Excerpted text:

When we drop the needle, what is the expected value of the 
distance to the nearest line? (We take this to be zero if there is a line-crossing.)

To get an approximation, we average many realizations of these distances.

We need a function to calculate the distance. If there is not a line-crossing then the distance is the minimum of 
the distances from each endpoint from its nearest line. So the following function gives this distance.


In [45]:
def distance_to_nearest_line(Y,Theta):
    if check_line_crossing(Y,Theta):
        return(0.)
    d1=np.abs(Y-np.round(Y))
    d2=np.abs(Y+np.sin(Theta)-np.round(Y+np.sin(Theta)))
    return(min(d1,d2))

One we have a function that computes the value of our random variable in a single realization, the rest of our work is a straightforward modification of the code above for estimating an expected value and getting a confidence interval for it.

(Note that in addition to recording the sum of the realizations we record the sum of their squares to get our sample variance.)

In [46]:
import numpy as np
ntrials=10000
s=0
s2=0
for i in range(ntrials):
    # Generate realization 
    Y=np.random.uniform(0,1)
    Theta=np.random.uniform(0,2*np.pi)
    d=distance_to_nearest_line(Y,Theta)
    # compute the sum of distances and sum of squared distances
    s+=d
    s2+=d**2
est=s/ntrials
vest=(s2-ntrials*est**2)/(ntrials-1)
stderr=np.sqrt(vest/ntrials)
CIlower=est-1.96*stderr
CIupper=est+1.96*stderr
print("expected value estimate = {0:7.5f}".format(est))
print("standard error estimate = {0:7.5f}".format(stderr))
print("95% confidence interval = ({0:7.5f},{1:7.5f})".format(CIlower,CIupper))

expected value estimate = 0.05731
standard error estimate = 0.00104
95% confidence interval = (0.05528,0.05934)


**Exercises**

We've laid the groundwork for some exercises. In fact, the only thing that changes is

* code for generating a realization
* code for determining the random variable being averaged

Now we consider some examples where you do the work.

**Problem 1 (5 points)**

Suppose that the needle falls in such a way that the distribution of $Y$ has cdf $F(x)=x^2$ for $x \in (0,1).$ (The distribution of $\Theta$ should still be uniform in the interval $(0,2\pi)$ and $\Theta$ and $Y$ are still independent.)

Estimate the probability that the needle crosses a line and find a 95% confidence interval for that probability. Here a 95% confidence interval is of the form (lower bound,upper bound).

**Note:** You can use the inversion method to generate $Y$ having the required distribution.

Material provided:
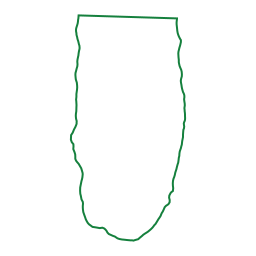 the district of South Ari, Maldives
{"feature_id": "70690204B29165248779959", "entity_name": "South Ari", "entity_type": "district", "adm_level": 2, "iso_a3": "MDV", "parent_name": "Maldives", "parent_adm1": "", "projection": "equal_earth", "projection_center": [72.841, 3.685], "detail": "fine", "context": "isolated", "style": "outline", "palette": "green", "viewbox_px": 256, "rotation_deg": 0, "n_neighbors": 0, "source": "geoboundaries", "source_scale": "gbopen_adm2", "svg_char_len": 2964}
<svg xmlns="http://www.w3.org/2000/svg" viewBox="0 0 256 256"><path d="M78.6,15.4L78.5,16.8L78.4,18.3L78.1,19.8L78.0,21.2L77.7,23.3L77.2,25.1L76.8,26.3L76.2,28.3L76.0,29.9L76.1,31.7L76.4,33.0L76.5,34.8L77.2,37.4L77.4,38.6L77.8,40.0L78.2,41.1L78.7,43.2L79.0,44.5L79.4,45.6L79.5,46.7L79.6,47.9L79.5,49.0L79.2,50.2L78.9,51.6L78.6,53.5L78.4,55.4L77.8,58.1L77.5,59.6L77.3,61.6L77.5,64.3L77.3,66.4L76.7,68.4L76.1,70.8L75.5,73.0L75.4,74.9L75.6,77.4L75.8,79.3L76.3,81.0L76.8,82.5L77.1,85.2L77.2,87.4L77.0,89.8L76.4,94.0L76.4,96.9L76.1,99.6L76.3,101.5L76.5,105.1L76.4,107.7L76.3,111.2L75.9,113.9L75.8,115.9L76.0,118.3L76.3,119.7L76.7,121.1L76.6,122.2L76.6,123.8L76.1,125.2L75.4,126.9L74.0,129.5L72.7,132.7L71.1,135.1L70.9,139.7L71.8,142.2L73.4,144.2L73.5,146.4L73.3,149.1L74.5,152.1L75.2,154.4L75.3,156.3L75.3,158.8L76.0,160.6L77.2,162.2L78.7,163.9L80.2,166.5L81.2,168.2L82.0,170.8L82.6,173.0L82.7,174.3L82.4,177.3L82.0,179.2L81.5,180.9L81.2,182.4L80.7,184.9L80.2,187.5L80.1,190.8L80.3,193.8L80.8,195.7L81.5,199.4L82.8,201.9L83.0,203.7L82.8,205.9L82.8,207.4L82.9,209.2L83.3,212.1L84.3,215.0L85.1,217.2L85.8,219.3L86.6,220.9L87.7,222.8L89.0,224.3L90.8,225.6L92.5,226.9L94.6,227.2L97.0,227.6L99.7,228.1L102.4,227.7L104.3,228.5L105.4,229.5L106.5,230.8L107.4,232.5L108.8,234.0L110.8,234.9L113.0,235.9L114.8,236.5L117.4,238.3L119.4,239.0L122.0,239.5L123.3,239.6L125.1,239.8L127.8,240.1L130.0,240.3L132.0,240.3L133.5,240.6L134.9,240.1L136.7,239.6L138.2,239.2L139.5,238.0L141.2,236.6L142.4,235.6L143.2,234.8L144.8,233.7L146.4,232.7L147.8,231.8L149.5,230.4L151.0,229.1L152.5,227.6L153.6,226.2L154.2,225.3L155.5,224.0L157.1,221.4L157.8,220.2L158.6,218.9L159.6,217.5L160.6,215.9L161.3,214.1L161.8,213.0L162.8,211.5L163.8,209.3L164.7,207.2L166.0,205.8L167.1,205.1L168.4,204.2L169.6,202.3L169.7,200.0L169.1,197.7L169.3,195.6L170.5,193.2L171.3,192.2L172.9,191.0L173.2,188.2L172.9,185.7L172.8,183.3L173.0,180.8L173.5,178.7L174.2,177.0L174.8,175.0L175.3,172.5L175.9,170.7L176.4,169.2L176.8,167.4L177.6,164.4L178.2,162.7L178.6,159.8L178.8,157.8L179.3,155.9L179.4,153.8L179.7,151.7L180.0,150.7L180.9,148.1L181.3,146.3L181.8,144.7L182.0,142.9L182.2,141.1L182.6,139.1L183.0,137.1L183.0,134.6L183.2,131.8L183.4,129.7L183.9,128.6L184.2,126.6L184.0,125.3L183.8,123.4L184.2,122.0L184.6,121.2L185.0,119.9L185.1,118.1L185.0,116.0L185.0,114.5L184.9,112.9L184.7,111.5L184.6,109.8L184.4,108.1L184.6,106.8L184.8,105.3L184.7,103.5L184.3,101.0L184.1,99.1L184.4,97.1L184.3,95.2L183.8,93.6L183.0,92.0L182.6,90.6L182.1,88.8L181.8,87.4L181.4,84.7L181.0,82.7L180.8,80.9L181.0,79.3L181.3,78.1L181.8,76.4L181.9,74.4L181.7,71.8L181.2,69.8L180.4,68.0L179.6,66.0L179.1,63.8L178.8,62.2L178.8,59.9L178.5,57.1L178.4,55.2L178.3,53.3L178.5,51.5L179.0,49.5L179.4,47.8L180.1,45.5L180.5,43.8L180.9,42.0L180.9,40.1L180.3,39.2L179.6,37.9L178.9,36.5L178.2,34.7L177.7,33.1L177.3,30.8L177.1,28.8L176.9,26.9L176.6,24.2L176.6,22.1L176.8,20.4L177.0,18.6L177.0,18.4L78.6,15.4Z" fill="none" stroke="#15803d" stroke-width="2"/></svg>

Task instructions:
[A] In the needle simulation text, change "sample variance" to "estimated variance" and give everything from "(Note that in" down to "Theta=np.random.uniform(0,2*np.pi)" with that change.
[B] Answer these questions from the needle simulation text:
(i) How many trials does the simulation run?
(ii) What standard error estimate does the simulation print?
(iii) Which method does the note under Problem 1 suggest for generating Y?
[C] Resume the needle simulation text from where it stops.
The material plays no part in anything here.

Answers in order:
[A]
(Note that in addition to recording the sum of the realizations we record the sum of their squares to get our estimated variance.)

In [46]:
import numpy as np
ntrials=10000
s=0
s2=0
for i in range(ntrials):
    # Generate realization 
    Y=np.random.uniform(0,1)
    Theta=np.random.uniform(0,2*np.pi)

[B]
(i) 10000
(ii) 0.00104
(iii) The inversion method

[C]
Put your code in the cell below. You can print out numbers in this cell.

Make sure you do **not** assign values to the variables requested in the literal assignment cell.

You will be asked to summarize your results in the cell after the next one with **literal** assignments.

In [47]:
import numpy as np
ntrials=10000
s=0
s2=0
for i in range(ntrials):
    Y = 2*np.random.uniform(0,1)
    Theta=np.random.uniform(0,2*np.pi)
    d=check_line_crossing(Y,Theta)
    s+=d
    s2+=d**2
est=s/ntrials
vest=(s2-ntrials*est**2)/(ntrials-1)
stderr=np.sqrt(vest/ntrials)
CIlower=est-1.96*stderr
CIupper=est+1.96*stderr
print("expected value estimate = {0:7.5f}".format(est))
print("standard error estimate = {0:7.5f}".format(stderr))
print("95% confidence interval = ({0:7.5f},{1:7.5f})".format(CIlower,CIupper))

expected value estimate = 0.63290
standard error estimate = 0.00482
95% confidence interval = (0.62345,0.64235)


In the following cell, assign a **literal floating point value** to each of the following:

- **problem1_pest** your estimated probability of a line crossing
- **problem1_std** your estimate of the standard deviation of problem1_pest
- **problem1_pest_lower** the lower bound
- **problem1_pest_upper** the upper bound

You can also use these variable names in the previous cell but when you do your assignments in the following cell, you should not have variable names or functions or arithmetic expressions on the right hand side.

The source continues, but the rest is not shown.